Aos 70 anos, o senhor veio parar nesta ilha, com outra língua, outra cultura. É um exílio?

A palavra é demasiado dramática. Se estou aqui, isso se deve a uma decisão absurda, estúpida do governo [português] de então [chefiado pelo ex-primeiro ministro António Cavaco Silva], em 1992, quando um subsecretário [António Sousa Lara] de Estado da Cultura - imagine, da Cultura... - decidiu que um livro meu, O Evangelho Segundo Jesus Cristo, não podia ser apresentado como candidato ao Prêmio Literário Europeu, porque, segundo ele, ofendia as crenças religiosas do povo português. Fiquei bastante desgostoso, indignado - e foi nessa altura que a minha mulher me disse: "Por que nós não fazemos uma casa em Lanzarote?"

Por que Lanzarote?

Nós tínhamos estado aqui no ano anterior e gostamos muito. Mas quando minha mulher sugeriu fazermos a casa, reagi como seria natural: "Pilar, por favor..." Mas ao cabo de dois dias eu estava a dizer: "Essa idéia afinal de contas não é má..." São duas reações masculinas típicas. Quando a mulher diz ao marido: "E se nós fizéssemos isto assim, assim?", em geral ele responde: "Não, que idéia!" A segunda reação é dizer, 24 ou 48 horas depois, como quem condescende: "Olha que essa tua idéia afinal de contas não é tão má..."
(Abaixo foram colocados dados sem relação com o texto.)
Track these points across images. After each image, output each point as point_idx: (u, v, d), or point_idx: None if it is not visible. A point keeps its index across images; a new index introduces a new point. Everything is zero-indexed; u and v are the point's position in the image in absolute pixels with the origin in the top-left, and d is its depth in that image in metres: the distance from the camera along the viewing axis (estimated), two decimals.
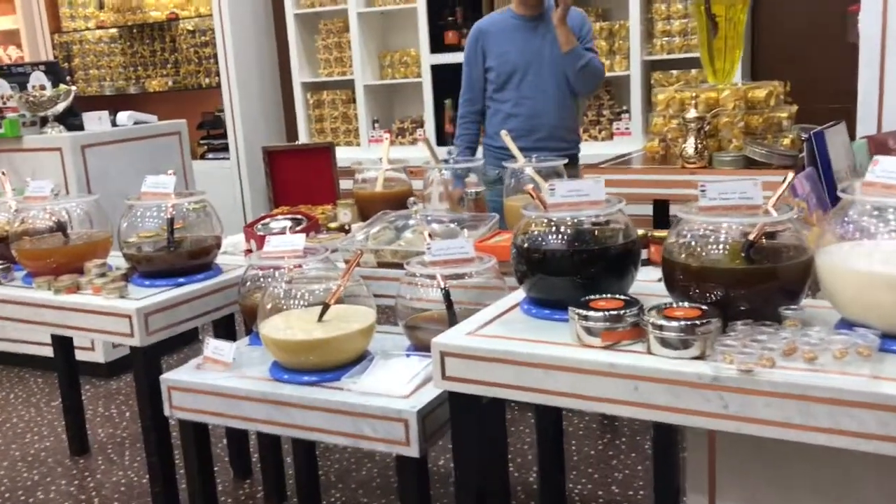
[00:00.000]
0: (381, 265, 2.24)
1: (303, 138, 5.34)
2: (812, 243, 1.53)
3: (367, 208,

Uma mudança como essa traz problemas de adaptação...

Sim, mas adapto-me muito facilmente a situações novas.

E é chegado a experiências tardias na vida, não?

Tenho que reconhecer que as coisas boas da minha vida aconteceram um pouco tarde. Quando publico o Memorial do Convento, em 1982, estou com 60 anos, e com 60 anos o escritor normalmente tem sua obra feita. Não é que não continue, mas a parte central da sua obra já está feita. Eu tinha alguns livros, mas é com o Memorial do Convento que tudo ganha outra força.
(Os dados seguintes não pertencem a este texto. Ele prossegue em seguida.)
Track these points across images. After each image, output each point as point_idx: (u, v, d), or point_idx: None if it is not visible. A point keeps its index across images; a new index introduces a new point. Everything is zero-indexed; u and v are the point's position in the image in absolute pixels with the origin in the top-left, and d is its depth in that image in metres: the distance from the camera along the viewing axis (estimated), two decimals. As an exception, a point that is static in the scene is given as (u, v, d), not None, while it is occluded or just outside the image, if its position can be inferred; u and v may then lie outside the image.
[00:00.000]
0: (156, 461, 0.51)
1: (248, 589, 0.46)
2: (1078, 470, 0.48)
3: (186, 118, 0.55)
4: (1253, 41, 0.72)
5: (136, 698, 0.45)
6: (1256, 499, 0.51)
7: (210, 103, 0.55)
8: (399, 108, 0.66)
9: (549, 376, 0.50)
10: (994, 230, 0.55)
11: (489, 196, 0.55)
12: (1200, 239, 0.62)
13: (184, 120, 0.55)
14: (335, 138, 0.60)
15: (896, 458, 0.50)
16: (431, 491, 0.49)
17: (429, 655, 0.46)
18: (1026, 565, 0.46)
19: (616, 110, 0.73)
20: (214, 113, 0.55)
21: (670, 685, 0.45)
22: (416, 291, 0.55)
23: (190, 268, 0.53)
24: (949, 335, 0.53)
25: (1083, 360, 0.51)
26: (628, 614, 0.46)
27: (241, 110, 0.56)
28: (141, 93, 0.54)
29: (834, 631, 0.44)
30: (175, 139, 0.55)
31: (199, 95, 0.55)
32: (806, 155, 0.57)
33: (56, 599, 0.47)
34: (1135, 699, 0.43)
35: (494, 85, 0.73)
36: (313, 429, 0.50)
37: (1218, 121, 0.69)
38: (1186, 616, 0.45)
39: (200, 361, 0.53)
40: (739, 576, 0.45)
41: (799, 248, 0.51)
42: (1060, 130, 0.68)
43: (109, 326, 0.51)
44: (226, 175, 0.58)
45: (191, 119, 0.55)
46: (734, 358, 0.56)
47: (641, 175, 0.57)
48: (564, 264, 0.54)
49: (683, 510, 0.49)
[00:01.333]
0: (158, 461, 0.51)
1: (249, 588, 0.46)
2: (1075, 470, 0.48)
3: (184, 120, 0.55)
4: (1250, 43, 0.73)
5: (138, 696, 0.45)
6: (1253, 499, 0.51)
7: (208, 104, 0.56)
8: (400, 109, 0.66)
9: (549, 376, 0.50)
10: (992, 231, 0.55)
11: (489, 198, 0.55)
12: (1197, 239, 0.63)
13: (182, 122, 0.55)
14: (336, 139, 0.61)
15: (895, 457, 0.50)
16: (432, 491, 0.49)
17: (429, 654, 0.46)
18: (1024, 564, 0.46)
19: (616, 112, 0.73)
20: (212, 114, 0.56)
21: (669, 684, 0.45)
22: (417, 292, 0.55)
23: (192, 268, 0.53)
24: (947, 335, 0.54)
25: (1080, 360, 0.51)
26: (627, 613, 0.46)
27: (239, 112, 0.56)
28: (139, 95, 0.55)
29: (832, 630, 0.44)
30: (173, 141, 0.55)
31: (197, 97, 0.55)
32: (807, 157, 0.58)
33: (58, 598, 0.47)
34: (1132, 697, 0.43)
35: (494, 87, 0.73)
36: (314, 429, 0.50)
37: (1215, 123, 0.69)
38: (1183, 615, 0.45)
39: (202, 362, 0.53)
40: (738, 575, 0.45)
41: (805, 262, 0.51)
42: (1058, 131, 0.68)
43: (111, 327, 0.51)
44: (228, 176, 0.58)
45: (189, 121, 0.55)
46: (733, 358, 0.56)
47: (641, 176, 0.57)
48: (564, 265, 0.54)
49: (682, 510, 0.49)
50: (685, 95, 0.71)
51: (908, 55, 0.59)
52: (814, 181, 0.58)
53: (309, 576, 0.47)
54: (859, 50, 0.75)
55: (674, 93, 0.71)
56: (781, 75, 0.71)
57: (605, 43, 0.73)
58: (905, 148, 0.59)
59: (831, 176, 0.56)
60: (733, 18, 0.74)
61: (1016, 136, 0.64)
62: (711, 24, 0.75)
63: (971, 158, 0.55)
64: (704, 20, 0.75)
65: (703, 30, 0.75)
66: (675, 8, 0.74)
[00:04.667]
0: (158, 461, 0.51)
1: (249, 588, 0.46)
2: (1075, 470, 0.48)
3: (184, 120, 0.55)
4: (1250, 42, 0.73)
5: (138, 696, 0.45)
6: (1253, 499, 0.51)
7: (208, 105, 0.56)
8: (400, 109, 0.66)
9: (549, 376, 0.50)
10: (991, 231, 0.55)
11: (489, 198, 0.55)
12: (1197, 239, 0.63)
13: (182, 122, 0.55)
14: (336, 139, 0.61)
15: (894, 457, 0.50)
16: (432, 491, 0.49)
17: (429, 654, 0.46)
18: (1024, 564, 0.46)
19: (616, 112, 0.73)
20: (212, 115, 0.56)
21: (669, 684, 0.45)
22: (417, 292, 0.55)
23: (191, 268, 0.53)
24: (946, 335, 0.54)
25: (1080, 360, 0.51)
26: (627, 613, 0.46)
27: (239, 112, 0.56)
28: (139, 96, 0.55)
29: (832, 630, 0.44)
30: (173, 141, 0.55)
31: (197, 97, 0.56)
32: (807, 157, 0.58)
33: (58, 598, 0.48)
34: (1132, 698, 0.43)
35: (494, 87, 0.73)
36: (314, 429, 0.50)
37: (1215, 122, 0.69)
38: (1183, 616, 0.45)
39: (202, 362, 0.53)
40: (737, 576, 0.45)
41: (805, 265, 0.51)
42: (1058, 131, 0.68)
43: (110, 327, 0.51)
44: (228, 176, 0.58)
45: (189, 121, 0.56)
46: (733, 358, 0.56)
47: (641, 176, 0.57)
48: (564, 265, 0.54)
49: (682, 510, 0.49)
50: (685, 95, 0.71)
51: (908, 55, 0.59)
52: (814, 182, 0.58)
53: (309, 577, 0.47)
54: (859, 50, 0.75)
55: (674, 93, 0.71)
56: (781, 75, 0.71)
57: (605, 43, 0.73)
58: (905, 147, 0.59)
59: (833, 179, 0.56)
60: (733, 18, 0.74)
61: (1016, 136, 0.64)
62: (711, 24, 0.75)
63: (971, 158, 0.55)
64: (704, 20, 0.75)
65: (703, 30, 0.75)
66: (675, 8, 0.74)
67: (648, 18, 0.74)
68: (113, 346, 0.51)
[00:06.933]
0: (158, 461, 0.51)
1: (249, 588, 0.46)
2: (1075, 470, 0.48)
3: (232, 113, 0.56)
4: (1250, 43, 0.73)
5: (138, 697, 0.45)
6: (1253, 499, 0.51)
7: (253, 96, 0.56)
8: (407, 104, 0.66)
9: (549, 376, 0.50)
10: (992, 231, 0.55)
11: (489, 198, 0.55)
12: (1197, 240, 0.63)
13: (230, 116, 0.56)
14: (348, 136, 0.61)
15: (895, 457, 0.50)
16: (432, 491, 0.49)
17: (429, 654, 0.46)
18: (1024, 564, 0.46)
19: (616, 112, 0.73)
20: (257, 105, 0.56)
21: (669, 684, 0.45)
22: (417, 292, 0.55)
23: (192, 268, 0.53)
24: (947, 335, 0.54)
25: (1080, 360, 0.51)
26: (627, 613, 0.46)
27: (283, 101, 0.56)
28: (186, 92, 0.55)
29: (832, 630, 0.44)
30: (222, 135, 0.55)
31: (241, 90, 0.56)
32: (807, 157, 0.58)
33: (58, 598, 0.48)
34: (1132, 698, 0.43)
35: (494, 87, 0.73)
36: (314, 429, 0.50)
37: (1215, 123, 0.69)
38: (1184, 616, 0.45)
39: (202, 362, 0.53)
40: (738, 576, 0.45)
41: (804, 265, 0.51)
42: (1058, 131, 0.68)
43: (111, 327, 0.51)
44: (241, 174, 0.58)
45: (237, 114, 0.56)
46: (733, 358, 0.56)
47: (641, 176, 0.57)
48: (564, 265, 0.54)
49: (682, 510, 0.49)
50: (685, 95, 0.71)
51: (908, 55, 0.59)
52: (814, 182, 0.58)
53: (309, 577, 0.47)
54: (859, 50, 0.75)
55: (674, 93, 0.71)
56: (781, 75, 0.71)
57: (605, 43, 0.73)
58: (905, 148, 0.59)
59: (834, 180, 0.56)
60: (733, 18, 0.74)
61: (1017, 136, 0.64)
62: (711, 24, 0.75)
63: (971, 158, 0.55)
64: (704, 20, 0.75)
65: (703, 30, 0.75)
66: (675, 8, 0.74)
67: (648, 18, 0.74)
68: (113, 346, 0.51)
A sua estréia foi lá atrás, aos 25 anos.

Tenho um livro que foi reeditado agora - o meu editor teimou e a minha mulher ajudou nisso -, um romance que publiquei em 1947. Chama-se Terra do Pecado. Não está mal escrito, mas tem pouco a ver comigo hoje. Ainda escrevi um outro livrinho [o romance A Clarabóia], que está por aí, mas, enfim...

Não será publicado?

Em vida minha, não. Depois, se quiserem...

Do que se trata?

É a história de um prédio onde há seis inquilinos, e é como se por cima da escada houvesse uma clarabóia por onde o narrador vê o que se passa embaixo. Não está mal, mas não quero que publiquem.

Depois de Terra do Pecado o senhor ficou quase vinte anos sem escrever. O que houve?
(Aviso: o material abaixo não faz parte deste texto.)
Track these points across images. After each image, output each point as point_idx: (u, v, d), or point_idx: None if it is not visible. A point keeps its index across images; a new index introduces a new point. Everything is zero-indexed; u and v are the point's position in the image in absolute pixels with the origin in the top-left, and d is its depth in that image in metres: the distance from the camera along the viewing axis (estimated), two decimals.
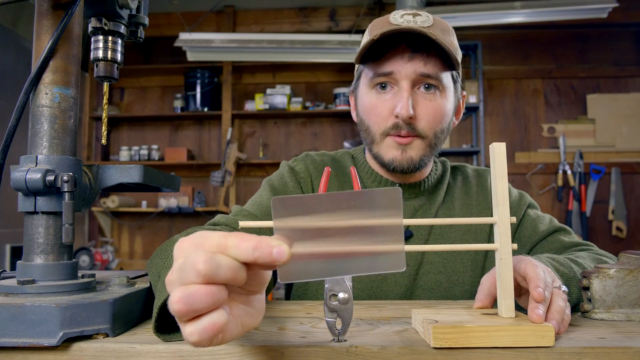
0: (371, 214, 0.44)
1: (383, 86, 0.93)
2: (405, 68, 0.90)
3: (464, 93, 1.03)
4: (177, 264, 0.40)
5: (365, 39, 0.95)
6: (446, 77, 0.94)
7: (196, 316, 0.39)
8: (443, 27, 0.92)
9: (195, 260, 0.38)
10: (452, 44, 0.91)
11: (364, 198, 0.44)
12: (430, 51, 0.90)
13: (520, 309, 0.61)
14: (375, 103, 0.94)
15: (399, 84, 0.92)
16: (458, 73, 0.98)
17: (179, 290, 0.38)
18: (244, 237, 0.40)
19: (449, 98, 0.95)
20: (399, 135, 0.92)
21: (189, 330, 0.38)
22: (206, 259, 0.38)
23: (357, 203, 0.43)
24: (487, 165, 3.76)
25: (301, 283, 1.00)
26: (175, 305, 0.38)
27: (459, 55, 0.94)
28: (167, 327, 0.57)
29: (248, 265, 0.41)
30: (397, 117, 0.91)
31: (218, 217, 0.95)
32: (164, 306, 0.54)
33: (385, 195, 0.44)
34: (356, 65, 1.01)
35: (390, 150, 0.94)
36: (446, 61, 0.91)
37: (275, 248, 0.39)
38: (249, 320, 0.44)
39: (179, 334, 0.56)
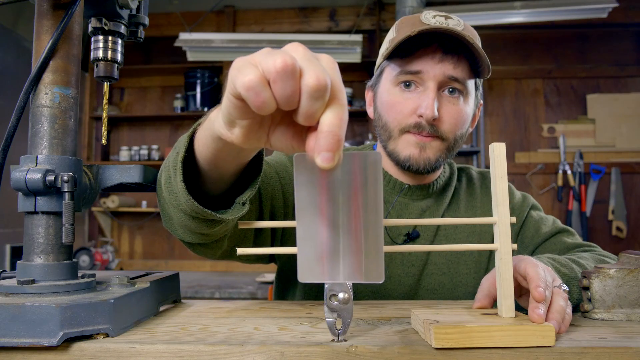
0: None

Se eu tivesse tido êxito com aquele primeiro livro... Mas também seria difícil esperar que tivesse. Vivi sempre muito isolado, nunca pertenci a grupos literários, pelas próprias condições sociais em que vivia, sem grandes meios. Sou uma pessoa que não passou pela universidade, portanto não criou amigos nessa roda que se supõe ser de intelectuais. Vivi sempre assim, à margem.

A sua formação literária foi um pouco errática, não é?

Nem sequer errática [ri]... Eu diria condicionada pela minha situação material. Depois da instituição primária, entrei no liceu [ginásio], onde estive só dois anos. A família não podia levar-me até o fim do curso. A partir daí estive numa escola industrial e tirei o curso de serralharia e mecânica. E aos 17, 18 anos fui trabalhar numa oficina de automóveis, onde estive por dois anos.

O que fazia lá?

Desmontava e consertava motores, regulava válvulas, condicionava, mudava juntas de motores. Agora, o que há talvez de importante aí é que nesse curso industrial havia uma disciplina de Literatura, coisa um pouco estranha, e que me abriu o mundo da literatura.

O seu primeiro livro foi mal recebido?

Não. Mas é um livro entre muitos, não tem muita importância. Naquele impulso ainda escrevi A Clarabóia. Não sei se naquela altura tive consciência de que não tinha grandes coisas para dizer e que, portanto, não valia a pena. O melhor que me aconteceu foi ter uma vida suficientemente larga para que aquilo que tinha que chegar chegasse.

Dá a impressão de que o escritor tem um manancial que pode ser explorado seja na juventude, seja na idade madura. Pode-se dizer que está jorrando agora uma coisa que ficou represada?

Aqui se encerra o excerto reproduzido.